- **Exercise brief**
Provide the count of lines below that include the word "assign", without any accompanying remarks.

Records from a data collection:
....
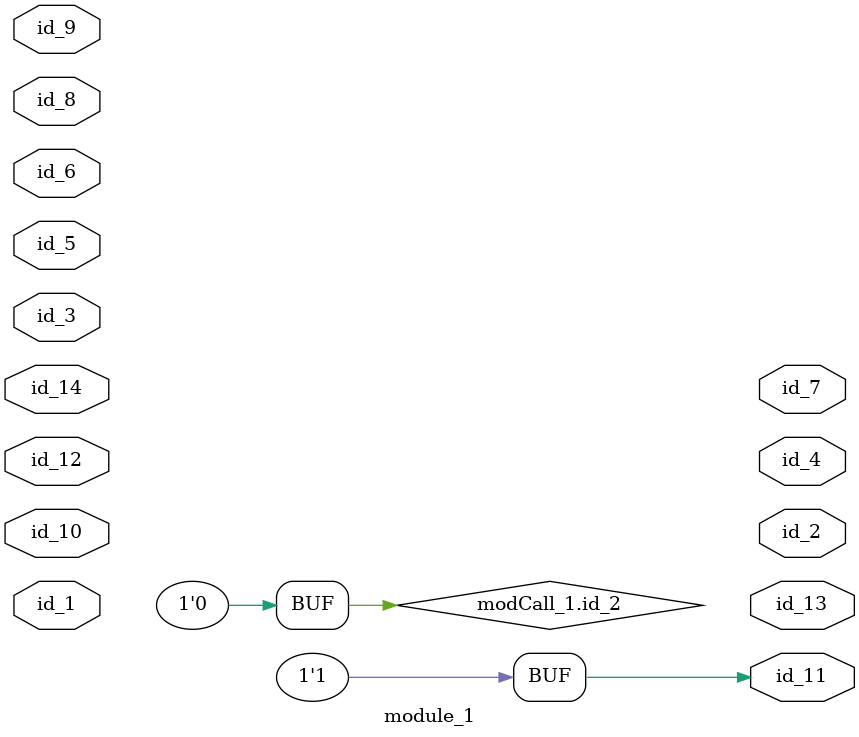
<source format=v>
module module_0;
  assign id_1 = id_1;
  wand id_2 = 1'b0;
endmodule
module module_1 (
    id_1,
    id_2,
    id_3,
    id_4,
    id_5,
    id_6,
    id_7,
    id_8,
    id_9,
    id_10,
    id_11,
    id_12,
    id_13,
    id_14
);
  inout wire id_14;
  output wire id_13;
  input wire id_12;
  output wire id_11;
  inout wire id_10;
  input wire id_9;
  input wire id_8;
  output wire id_7;
  inout wire id_6;
  input wire id_5;
  output wire id_4;
  inout wire id_3;
  output wire id_2;
  inout wire id_1;
  assign id_11 = 1;
  wire id_15;
  module_0 modCall_1 ();
  assign modCall_1.id_2 = 0;
endmodule

</source>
....
- **Written response**
3